Output the part of the material that opens with the line containing "Da RIPE-690 eine" and closes with the line containing "anstrengender ist. Je" as a Markdown table with the columns Row and Line. Give each line a row number in Row and leave out blank lines.

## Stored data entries
====

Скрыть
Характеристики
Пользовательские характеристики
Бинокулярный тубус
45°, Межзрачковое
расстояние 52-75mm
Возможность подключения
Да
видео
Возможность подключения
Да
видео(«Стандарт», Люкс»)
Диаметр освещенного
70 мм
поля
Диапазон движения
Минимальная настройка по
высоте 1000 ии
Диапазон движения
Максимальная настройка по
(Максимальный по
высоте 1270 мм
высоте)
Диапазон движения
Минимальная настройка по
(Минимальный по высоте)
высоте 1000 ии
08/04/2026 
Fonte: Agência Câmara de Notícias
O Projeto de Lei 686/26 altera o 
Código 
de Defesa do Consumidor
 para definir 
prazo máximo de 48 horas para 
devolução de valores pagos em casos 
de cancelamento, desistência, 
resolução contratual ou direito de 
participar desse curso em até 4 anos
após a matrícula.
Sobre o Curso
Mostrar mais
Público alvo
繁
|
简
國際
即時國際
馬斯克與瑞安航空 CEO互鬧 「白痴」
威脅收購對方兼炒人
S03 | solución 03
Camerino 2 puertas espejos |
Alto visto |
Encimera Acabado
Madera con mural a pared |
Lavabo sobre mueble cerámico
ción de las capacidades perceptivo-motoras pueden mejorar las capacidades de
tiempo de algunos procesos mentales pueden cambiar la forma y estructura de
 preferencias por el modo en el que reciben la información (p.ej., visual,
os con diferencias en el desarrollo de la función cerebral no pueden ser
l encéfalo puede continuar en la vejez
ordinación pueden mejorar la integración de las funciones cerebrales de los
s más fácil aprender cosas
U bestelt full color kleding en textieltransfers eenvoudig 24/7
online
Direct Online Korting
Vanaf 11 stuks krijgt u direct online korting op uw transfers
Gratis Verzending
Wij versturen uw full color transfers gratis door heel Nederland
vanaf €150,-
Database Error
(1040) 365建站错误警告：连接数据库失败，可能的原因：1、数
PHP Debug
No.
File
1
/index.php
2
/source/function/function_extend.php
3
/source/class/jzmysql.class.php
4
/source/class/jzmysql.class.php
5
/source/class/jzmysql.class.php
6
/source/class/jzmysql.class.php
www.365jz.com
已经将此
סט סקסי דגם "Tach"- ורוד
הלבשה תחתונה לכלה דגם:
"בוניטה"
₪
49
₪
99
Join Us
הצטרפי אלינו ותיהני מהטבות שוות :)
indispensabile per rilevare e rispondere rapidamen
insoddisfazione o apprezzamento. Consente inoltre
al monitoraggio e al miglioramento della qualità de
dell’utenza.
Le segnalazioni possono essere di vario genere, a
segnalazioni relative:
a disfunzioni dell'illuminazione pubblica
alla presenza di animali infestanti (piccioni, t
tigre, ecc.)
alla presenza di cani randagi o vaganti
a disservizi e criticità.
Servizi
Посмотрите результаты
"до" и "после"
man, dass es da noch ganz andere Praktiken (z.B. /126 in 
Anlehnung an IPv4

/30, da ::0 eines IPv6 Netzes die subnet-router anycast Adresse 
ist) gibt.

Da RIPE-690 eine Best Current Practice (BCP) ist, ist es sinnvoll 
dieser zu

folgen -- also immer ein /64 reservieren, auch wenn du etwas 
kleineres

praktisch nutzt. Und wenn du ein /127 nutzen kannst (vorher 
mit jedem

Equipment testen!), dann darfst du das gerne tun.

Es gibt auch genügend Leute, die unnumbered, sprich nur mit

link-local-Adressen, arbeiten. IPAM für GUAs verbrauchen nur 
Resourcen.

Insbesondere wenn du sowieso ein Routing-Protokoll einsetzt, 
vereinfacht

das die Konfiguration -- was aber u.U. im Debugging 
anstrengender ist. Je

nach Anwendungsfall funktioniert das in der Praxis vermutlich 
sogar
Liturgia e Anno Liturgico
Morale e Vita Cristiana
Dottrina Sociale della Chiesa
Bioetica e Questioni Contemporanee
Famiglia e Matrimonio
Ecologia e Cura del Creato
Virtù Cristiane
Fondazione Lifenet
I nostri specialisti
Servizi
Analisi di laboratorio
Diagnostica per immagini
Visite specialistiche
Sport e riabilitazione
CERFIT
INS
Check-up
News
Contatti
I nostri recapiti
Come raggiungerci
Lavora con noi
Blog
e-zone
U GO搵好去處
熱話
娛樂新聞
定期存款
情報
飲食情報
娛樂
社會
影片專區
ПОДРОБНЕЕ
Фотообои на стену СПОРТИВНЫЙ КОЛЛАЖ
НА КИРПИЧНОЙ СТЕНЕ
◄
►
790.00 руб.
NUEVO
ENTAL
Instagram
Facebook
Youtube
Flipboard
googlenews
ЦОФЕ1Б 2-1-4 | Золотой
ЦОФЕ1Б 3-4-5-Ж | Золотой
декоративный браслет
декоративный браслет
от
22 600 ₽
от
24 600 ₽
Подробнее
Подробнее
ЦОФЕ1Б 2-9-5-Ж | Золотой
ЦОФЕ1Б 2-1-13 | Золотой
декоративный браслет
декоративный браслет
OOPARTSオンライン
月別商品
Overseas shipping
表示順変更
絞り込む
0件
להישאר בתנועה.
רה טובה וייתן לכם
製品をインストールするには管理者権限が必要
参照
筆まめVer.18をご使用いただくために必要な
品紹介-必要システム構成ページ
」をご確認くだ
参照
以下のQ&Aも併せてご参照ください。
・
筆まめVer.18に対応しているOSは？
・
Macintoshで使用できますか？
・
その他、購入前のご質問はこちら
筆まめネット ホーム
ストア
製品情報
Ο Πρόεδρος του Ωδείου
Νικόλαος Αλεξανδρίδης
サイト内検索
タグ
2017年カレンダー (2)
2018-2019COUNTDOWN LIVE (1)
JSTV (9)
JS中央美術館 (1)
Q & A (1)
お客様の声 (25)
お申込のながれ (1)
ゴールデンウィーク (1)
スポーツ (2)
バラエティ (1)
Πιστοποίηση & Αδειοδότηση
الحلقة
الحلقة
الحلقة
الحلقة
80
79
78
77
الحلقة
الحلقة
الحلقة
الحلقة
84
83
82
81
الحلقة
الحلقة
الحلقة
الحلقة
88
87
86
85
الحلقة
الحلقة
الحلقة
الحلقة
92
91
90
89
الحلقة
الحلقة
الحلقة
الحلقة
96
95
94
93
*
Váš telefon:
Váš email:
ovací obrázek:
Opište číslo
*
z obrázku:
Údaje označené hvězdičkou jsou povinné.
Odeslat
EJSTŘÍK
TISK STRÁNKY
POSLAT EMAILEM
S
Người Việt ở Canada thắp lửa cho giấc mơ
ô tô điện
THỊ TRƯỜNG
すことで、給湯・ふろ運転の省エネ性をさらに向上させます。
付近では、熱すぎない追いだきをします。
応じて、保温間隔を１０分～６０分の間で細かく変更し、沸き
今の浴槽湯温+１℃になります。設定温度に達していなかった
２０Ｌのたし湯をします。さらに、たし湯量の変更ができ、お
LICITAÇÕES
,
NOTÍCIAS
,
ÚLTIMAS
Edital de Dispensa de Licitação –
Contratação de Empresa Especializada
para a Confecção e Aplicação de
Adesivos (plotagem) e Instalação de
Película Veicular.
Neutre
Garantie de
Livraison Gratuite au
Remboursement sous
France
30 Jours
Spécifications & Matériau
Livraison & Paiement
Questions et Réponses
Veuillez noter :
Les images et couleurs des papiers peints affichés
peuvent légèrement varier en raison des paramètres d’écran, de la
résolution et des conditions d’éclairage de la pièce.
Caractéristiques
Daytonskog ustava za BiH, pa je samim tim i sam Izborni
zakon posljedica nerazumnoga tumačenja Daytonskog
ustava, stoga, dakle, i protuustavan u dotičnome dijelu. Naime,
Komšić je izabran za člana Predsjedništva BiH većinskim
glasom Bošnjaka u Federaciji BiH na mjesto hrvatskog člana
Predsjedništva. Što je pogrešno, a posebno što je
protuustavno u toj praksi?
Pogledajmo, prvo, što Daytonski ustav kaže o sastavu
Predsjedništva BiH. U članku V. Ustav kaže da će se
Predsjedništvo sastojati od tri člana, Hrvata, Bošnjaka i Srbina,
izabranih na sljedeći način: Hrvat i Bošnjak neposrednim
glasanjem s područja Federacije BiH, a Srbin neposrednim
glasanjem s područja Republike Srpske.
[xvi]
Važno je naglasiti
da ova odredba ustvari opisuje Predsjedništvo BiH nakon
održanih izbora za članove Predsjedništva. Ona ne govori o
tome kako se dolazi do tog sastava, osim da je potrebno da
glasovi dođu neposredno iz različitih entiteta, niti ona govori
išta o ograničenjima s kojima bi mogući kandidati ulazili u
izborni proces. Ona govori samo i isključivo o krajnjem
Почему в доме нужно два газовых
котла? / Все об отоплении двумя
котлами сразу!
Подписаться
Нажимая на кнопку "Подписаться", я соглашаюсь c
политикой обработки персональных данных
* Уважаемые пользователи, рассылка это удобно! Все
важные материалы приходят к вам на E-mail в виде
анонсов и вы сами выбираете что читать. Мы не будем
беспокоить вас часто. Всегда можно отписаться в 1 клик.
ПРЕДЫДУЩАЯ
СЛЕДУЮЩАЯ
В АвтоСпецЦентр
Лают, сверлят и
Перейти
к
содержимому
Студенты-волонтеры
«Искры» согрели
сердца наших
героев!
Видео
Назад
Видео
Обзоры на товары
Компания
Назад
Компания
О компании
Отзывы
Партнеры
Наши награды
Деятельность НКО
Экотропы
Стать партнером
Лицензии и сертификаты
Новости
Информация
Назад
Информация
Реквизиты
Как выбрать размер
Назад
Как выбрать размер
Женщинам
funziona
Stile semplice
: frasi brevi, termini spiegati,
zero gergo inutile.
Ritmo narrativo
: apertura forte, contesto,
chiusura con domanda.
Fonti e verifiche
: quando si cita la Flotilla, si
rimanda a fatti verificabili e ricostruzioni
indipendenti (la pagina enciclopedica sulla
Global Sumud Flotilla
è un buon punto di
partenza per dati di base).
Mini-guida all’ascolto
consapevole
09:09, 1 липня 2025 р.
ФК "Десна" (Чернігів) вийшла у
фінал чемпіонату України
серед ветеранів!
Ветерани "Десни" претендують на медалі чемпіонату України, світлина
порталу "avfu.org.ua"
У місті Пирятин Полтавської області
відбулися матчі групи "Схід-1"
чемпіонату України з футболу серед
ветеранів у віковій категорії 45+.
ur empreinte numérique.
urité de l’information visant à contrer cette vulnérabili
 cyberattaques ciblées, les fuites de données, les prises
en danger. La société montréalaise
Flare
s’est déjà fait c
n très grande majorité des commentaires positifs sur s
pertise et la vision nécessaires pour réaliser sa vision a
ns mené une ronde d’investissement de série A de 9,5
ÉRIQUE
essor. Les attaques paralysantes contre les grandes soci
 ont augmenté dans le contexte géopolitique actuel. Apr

====

## Your response
| Row | Line |
|---|---|
| 1 | Da RIPE-690 eine Best Current Practice (BCP) ist, ist es sinnvoll  |
| 2 | dieser zu |
| 3 | folgen -- also immer ein /64 reservieren, auch wenn du etwas  |
| 4 | kleineres |
| 5 | praktisch nutzt. Und wenn du ein /127 nutzen kannst (vorher  |
| 6 | mit jedem |
| 7 | Equipment testen!), dann darfst du das gerne tun. |
| 8 | Es gibt auch genügend Leute, die unnumbered, sprich nur mit |
| 9 | link-local-Adressen, arbeiten. IPAM für GUAs verbrauchen nur  |
| 10 | Resourcen. |
| 11 | Insbesondere wenn du sowieso ein Routing-Protokoll einsetzt,  |
| 12 | vereinfacht |
| 13 | das die Konfiguration -- was aber u.U. im Debugging  |
| 14 | anstrengender ist. Je |